大阪市の住民基本台帳人口・外国人登録人口より、平成26年3月末と平成27年3月末毎の町丁目毎の就学前児童数(0-5歳児の合計)を比較してみます。
増加数が多い町丁目を並べてみます。
町丁目 | 増加数 |
湊町2丁目 | 44 |
桜川2丁目 | 20 |
桜川4丁目 | 18 |
幸町3丁目 | 13 |
日本橋東2丁目 | 13 |
就学前児童数が増加している地域は区北西部に集中しています。
道頓堀川を挟んで西区と向かい合っている区北西部で大型マンションが次々と完成し、子育て層が転居している為でしょう。
特に44人と突出して増加している湊町2丁目は、タワーマンション新築による保育所等の不足に要注意(下)で取り上げたなんばセントラルプラザ リバーガーデンがある地域です。
浪速区全体としてみると、保育所等の在籍率は38.4%と市内平均37.6%を上回っています。
しかし、新規利用児童数は昨年より43人減少して252人となり、保留児童数もほぼ倍増の91人となりました。
グローバルキッズ戎本町園が開所した一方、愛染橋保育園・広田保育所・昨春開所したもとまちさくらさくほいくえんが大きく募集人数を減らした為です。
では区北東部にある保育所等のみが急速に入所が困難となっているのでしょうか。
保育所毎の数字を見る限り、区内のほぼ全ての保育所等で入所に必要な点数が上昇しています。
募集人数の減少&北東部での就学前児童の増加による影響は、区全体に及んでいます。
浪速区内で入所するのが最も難しかったのは、湊町2丁目にある蓮美幼児学園みなとまちナーサリーでした。
入所基準点195、入所者平均点は199.9点でした。
0歳児はフルタイム共働き、1-2歳児は更に何らかの加算点が必要でしょう。
タワーマンションが林立する湊町2丁目にあり、居住者の第1希望が集中している為でしょう。
なお、同地区からの第2希望は小田町保育所(後述)・もとまちさくらさくほいくえん・西区南堀江地域の保育所が候補となるのではないでしょうか。
同地域は保育所等が全く足りていない地域です。
待機児童問題を解消すべく、平成28年1月に桜川1丁目にて桜川保育園が開所する予定です。
9月1日から9月14日まで開所に伴う入所募集を行っています(詳細はこちら)。
開所予定が当初の10月から3ヶ月ほど遅れる見込みですが、周囲にお住まいの方にとっては朗報でしょう。
次に難しかったのは小田町保育所です。
基準点185、入所者平均点が198.8点でした。
0歳児はフルタイム共働きか準ずる働き方+加算点、1-2歳児はフルタイム共働き+加算点が必要だったと推測されます。

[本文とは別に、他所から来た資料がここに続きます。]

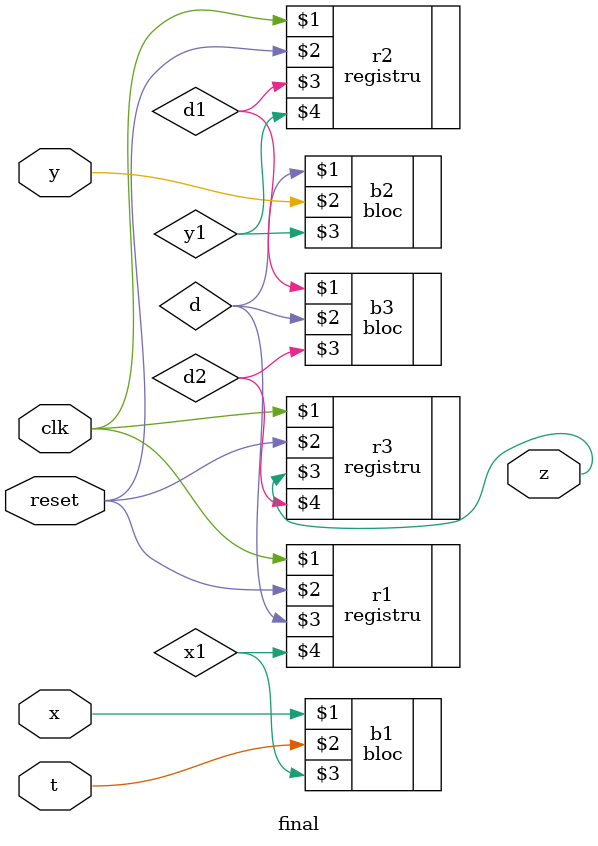
<source format=v>
`timescale 1ns / 1ps
module final (x, t, y, z, reset, clk);
	input x, y, t, reset, clk;
	output z;
	wire x1, y1, y2, aux, d, d1, d2;
	bloc b1(x, t, x1);
	registru r1(clk, reset, d, x1);
	bloc b2(d, y, y1);
	registru r2(clk, reset, d1, y1);
	bloc b3(d1, d, d2);
	registru r3(clk, reset, z, d2);
endmodule

/*bloc b1(x, t, x1);
bloc b2(x1, y, y1);
bloc b3(x1, y1, z);*/
</source>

同保育所のの西・北西側の広い地域に保育所がなく、幅広い地域から申込があったのでしょう。
入所に必要な点数が急上昇したのは、区南東部にある浪速第1保育所・浪速第5保育所です。
H27一斉入所では入所基準点が10-30点、入所者平均点は13-22点も上昇しています。

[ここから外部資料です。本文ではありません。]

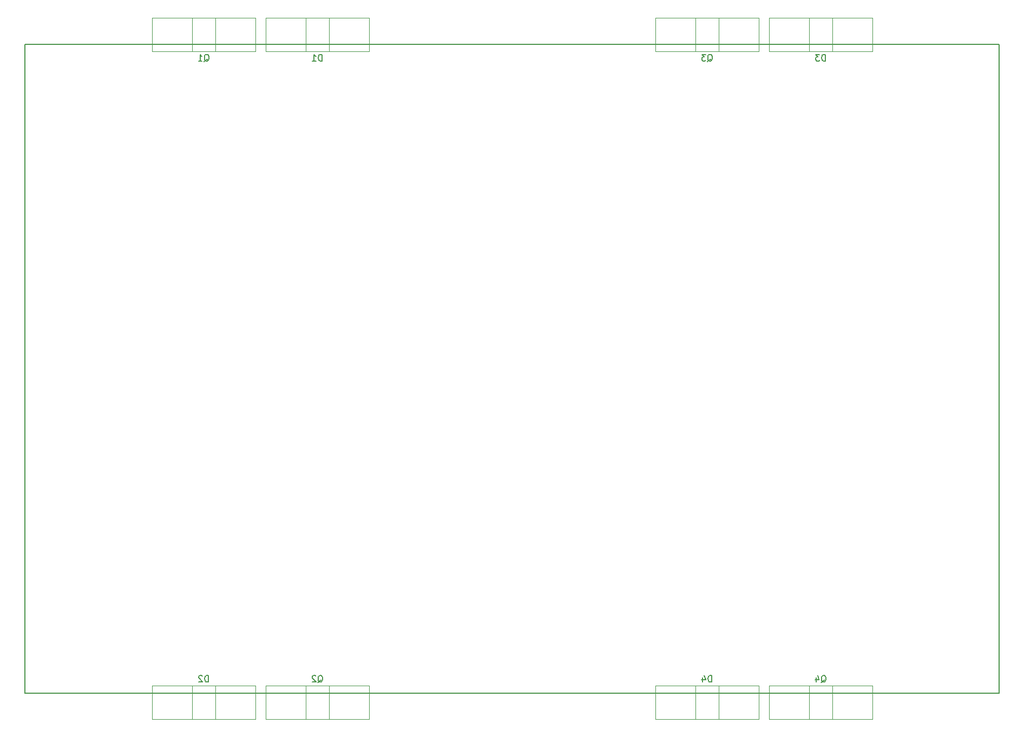
<source format=gbr>
G04 #@! TF.FileFunction,Legend,Bot*
%FSLAX46Y46*%
G04 Gerber Fmt 4.6, Leading zero omitted, Abs format (unit mm)*
G04 Created by KiCad (PCBNEW 4.0.7) date 01/04/18 11:15:24*
%MOMM*%
%LPD*%
G01*
G04 APERTURE LIST*
%ADD10C,0.100000*%
%ADD11C,0.200000*%
%ADD12C,0.120000*%
%ADD13C,0.150000*%
G04 APERTURE END LIST*
D10*
D11*
X20320000Y120650000D02*
X20320000Y19050000D01*
X172720000Y120650000D02*
X20320000Y120650000D01*
X172720000Y19050000D02*
X172720000Y120650000D01*
X20320000Y19050000D02*
X172720000Y19050000D01*
D12*
X57970000Y119469000D02*
X74110000Y119469000D01*
X57970000Y124740000D02*
X74110000Y124740000D01*
X57970000Y119469000D02*
X57970000Y124740000D01*
X74110000Y119469000D02*
X74110000Y124740000D01*
X64236000Y119469000D02*
X64236000Y124740000D01*
X67845000Y119469000D02*
X67845000Y124740000D01*
X56330000Y20231000D02*
X40190000Y20231000D01*
X56330000Y14960000D02*
X40190000Y14960000D01*
X56330000Y20231000D02*
X56330000Y14960000D01*
X40190000Y20231000D02*
X40190000Y14960000D01*
X50064000Y20231000D02*
X50064000Y14960000D01*
X46455000Y20231000D02*
X46455000Y14960000D01*
X136710000Y119469000D02*
X152850000Y119469000D01*
X136710000Y124740000D02*
X152850000Y124740000D01*
X136710000Y119469000D02*
X136710000Y124740000D01*
X152850000Y119469000D02*
X152850000Y124740000D01*
X142976000Y119469000D02*
X142976000Y124740000D01*
X146585000Y119469000D02*
X146585000Y124740000D01*
X135070000Y20231000D02*
X118930000Y20231000D01*
X135070000Y14960000D02*
X118930000Y14960000D01*
X135070000Y20231000D02*
X135070000Y14960000D01*
X118930000Y20231000D02*
X118930000Y14960000D01*
X128804000Y20231000D02*
X128804000Y14960000D01*
X125195000Y20231000D02*
X125195000Y14960000D01*
X40190000Y119469000D02*
X56330000Y119469000D01*
X40190000Y124740000D02*
X56330000Y124740000D01*
X40190000Y119469000D02*
X40190000Y124740000D01*
X56330000Y119469000D02*
X56330000Y124740000D01*
X46456000Y119469000D02*
X46456000Y124740000D01*
X50065000Y119469000D02*
X50065000Y124740000D01*
X74110000Y20231000D02*
X57970000Y20231000D01*
X74110000Y14960000D02*
X57970000Y14960000D01*
X74110000Y20231000D02*
X74110000Y14960000D01*
X57970000Y20231000D02*
X57970000Y14960000D01*
X67844000Y20231000D02*
X67844000Y14960000D01*
X64235000Y20231000D02*
X64235000Y14960000D01*
X118930000Y119469000D02*
X135070000Y119469000D01*
X118930000Y124740000D02*
X135070000Y124740000D01*
X118930000Y119469000D02*
X118930000Y124740000D01*
X135070000Y119469000D02*
X135070000Y124740000D01*
X125196000Y119469000D02*
X125196000Y124740000D01*
X128805000Y119469000D02*
X128805000Y124740000D01*
X152850000Y20231000D02*
X136710000Y20231000D01*
X152850000Y14960000D02*
X136710000Y14960000D01*
X152850000Y20231000D02*
X152850000Y14960000D01*
X136710000Y20231000D02*
X136710000Y14960000D01*
X146584000Y20231000D02*
X146584000Y14960000D01*
X142975000Y20231000D02*
X142975000Y14960000D01*
D13*
X66778095Y118017619D02*
X66778095Y119017619D01*
X66540000Y119017619D01*
X66397142Y118970000D01*
X66301904Y118874762D01*
X66254285Y118779524D01*
X66206666Y118589048D01*
X66206666Y118446190D01*
X66254285Y118255714D01*
X66301904Y118160476D01*
X66397142Y118065238D01*
X66540000Y118017619D01*
X66778095Y118017619D01*
X65254285Y118017619D02*
X65825714Y118017619D01*
X65540000Y118017619D02*
X65540000Y119017619D01*
X65635238Y118874762D01*
X65730476Y118779524D01*
X65825714Y118731905D01*
X48998095Y20777619D02*
X48998095Y21777619D01*
X48760000Y21777619D01*
X48617142Y21730000D01*
X48521904Y21634762D01*
X48474285Y21539524D01*
X48426666Y21349048D01*
X48426666Y21206190D01*
X48474285Y21015714D01*
X48521904Y20920476D01*
X48617142Y20825238D01*
X48760000Y20777619D01*
X48998095Y20777619D01*
X48045714Y21682381D02*
X47998095Y21730000D01*
X47902857Y21777619D01*
X47664761Y21777619D01*
X47569523Y21730000D01*
X47521904Y21682381D01*
X47474285Y21587143D01*
X47474285Y21491905D01*
X47521904Y21349048D01*
X48093333Y20777619D01*
X47474285Y20777619D01*
X145518095Y118017619D02*
X145518095Y119017619D01*
X145280000Y119017619D01*
X145137142Y118970000D01*
X145041904Y118874762D01*
X144994285Y118779524D01*
X144946666Y118589048D01*
X144946666Y118446190D01*
X144994285Y118255714D01*
X145041904Y118160476D01*
X145137142Y118065238D01*
X145280000Y118017619D01*
X145518095Y118017619D01*
X144613333Y119017619D02*
X143994285Y119017619D01*
X144327619Y118636667D01*
X144184761Y118636667D01*
X144089523Y118589048D01*
X144041904Y118541429D01*
X143994285Y118446190D01*
X143994285Y118208095D01*
X144041904Y118112857D01*
X144089523Y118065238D01*
X144184761Y118017619D01*
X144470476Y118017619D01*
X144565714Y118065238D01*
X144613333Y118112857D01*
X127738095Y20777619D02*
X127738095Y21777619D01*
X127500000Y21777619D01*
X127357142Y21730000D01*
X127261904Y21634762D01*
X127214285Y21539524D01*
X127166666Y21349048D01*
X127166666Y21206190D01*
X127214285Y21015714D01*
X127261904Y20920476D01*
X127357142Y20825238D01*
X127500000Y20777619D01*
X127738095Y20777619D01*
X126309523Y21444286D02*
X126309523Y20777619D01*
X126547619Y21825238D02*
X126785714Y21110952D01*
X126166666Y21110952D01*
X48355238Y117922381D02*
X48450476Y117970000D01*
X48545714Y118065238D01*
X48688571Y118208095D01*
X48783810Y118255714D01*
X48879048Y118255714D01*
X48831429Y118017619D02*
X48926667Y118065238D01*
X49021905Y118160476D01*
X49069524Y118350952D01*
X49069524Y118684286D01*
X49021905Y118874762D01*
X48926667Y118970000D01*
X48831429Y119017619D01*
X48640952Y119017619D01*
X48545714Y118970000D01*
X48450476Y118874762D01*
X48402857Y118684286D01*
X48402857Y118350952D01*
X48450476Y118160476D01*
X48545714Y118065238D01*
X48640952Y118017619D01*
X48831429Y118017619D01*
X47450476Y118017619D02*
X48021905Y118017619D01*
X47736191Y118017619D02*
X47736191Y119017619D01*
X47831429Y118874762D01*
X47926667Y118779524D01*
X48021905Y118731905D01*
X66135238Y20682381D02*
X66230476Y20730000D01*
X66325714Y20825238D01*
X66468571Y20968095D01*
X66563810Y21015714D01*
X66659048Y21015714D01*
X66611429Y20777619D02*
X66706667Y20825238D01*
X66801905Y20920476D01*
X66849524Y21110952D01*
X66849524Y21444286D01*
X66801905Y21634762D01*
X66706667Y21730000D01*
X66611429Y21777619D01*
X66420952Y21777619D01*
X66325714Y21730000D01*
X66230476Y21634762D01*
X66182857Y21444286D01*
X66182857Y21110952D01*
X66230476Y20920476D01*
X66325714Y20825238D01*
X66420952Y20777619D01*
X66611429Y20777619D01*
X65801905Y21682381D02*
X65754286Y21730000D01*
X65659048Y21777619D01*
X65420952Y21777619D01*
X65325714Y21730000D01*
X65278095Y21682381D01*
X65230476Y21587143D01*
X65230476Y21491905D01*
X65278095Y21349048D01*
X65849524Y20777619D01*
X65230476Y20777619D01*
X127095238Y117922381D02*
X127190476Y117970000D01*
X127285714Y118065238D01*
X127428571Y118208095D01*
X127523810Y118255714D01*
X127619048Y118255714D01*
X127571429Y118017619D02*
X127666667Y118065238D01*
X127761905Y118160476D01*
X127809524Y118350952D01*
X127809524Y118684286D01*
X127761905Y118874762D01*
X127666667Y118970000D01*
X127571429Y119017619D01*
X127380952Y119017619D01*
X127285714Y118970000D01*
X127190476Y118874762D01*
X127142857Y118684286D01*
X127142857Y118350952D01*
X127190476Y118160476D01*
X127285714Y118065238D01*
X127380952Y118017619D01*
X127571429Y118017619D01*
X126809524Y119017619D02*
X126190476Y119017619D01*
X126523810Y118636667D01*
X126380952Y118636667D01*
X126285714Y118589048D01*
X126238095Y118541429D01*
X126190476Y118446190D01*
X126190476Y118208095D01*
X126238095Y118112857D01*
X126285714Y118065238D01*
X126380952Y118017619D01*
X126666667Y118017619D01*
X126761905Y118065238D01*
X126809524Y118112857D01*
X144875238Y20682381D02*
X144970476Y20730000D01*
X145065714Y20825238D01*
X145208571Y20968095D01*
X145303810Y21015714D01*
X145399048Y21015714D01*
X145351429Y20777619D02*
X145446667Y20825238D01*
X145541905Y20920476D01*
X145589524Y21110952D01*
X145589524Y21444286D01*
X145541905Y21634762D01*
X145446667Y21730000D01*
X145351429Y21777619D01*
X145160952Y21777619D01*
X145065714Y21730000D01*
X144970476Y21634762D01*
X144922857Y21444286D01*
X144922857Y21110952D01*
X144970476Y20920476D01*
X145065714Y20825238D01*
X145160952Y20777619D01*
X145351429Y20777619D01*
X144065714Y21444286D02*
X144065714Y20777619D01*
X144303810Y21825238D02*
X144541905Y21110952D01*
X143922857Y21110952D01*
M02*

</source>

両保育所とも区の外れにあり、他の保育所と比較するとやや低い点数でも入所できる状況でした。
浪速第1保育所を第1希望とする申込が急増しており、同地域に済んでいる子育て世帯の保育所へのニーズが増している影響が窺えます。
また、他保育所の入所に必要な点数が上昇しており、間接的な影響も無視できないと推測されます。
小規模保育・家庭的保育は特徴的な結果となっています。
あい・あい保育園桜川園は周辺の保育所並に入所するのに高い点数が必要となっています。
浪速区北部のみならず、西区南堀江周辺からの申込も少なくなったのでしょう。
また、通天閣のお膝元、恵美須西2丁目にある保育ママ大きなじゃんぐるは入所基準点185、入所者平均点192.2という高さになっています。
多数の飲食店が建ち並ぶ繁華街に近く、こうした界隈でお店を営んでいる自営業者が利用しているのではないでしょうか。
大阪市の場合、自営業であっても会社員等と同じ基準で就労時間によって点数が定められています。
一部の自治体では、自営業は時間に融通が効くという理由から減点されるケースもあると聞きます。。
繁華街に近い地域での保育の多くは認可外保育施設が担っていましたが、今後はより行政の目が行き届いている小規模保育が担う部分が大きくなるかもしれません。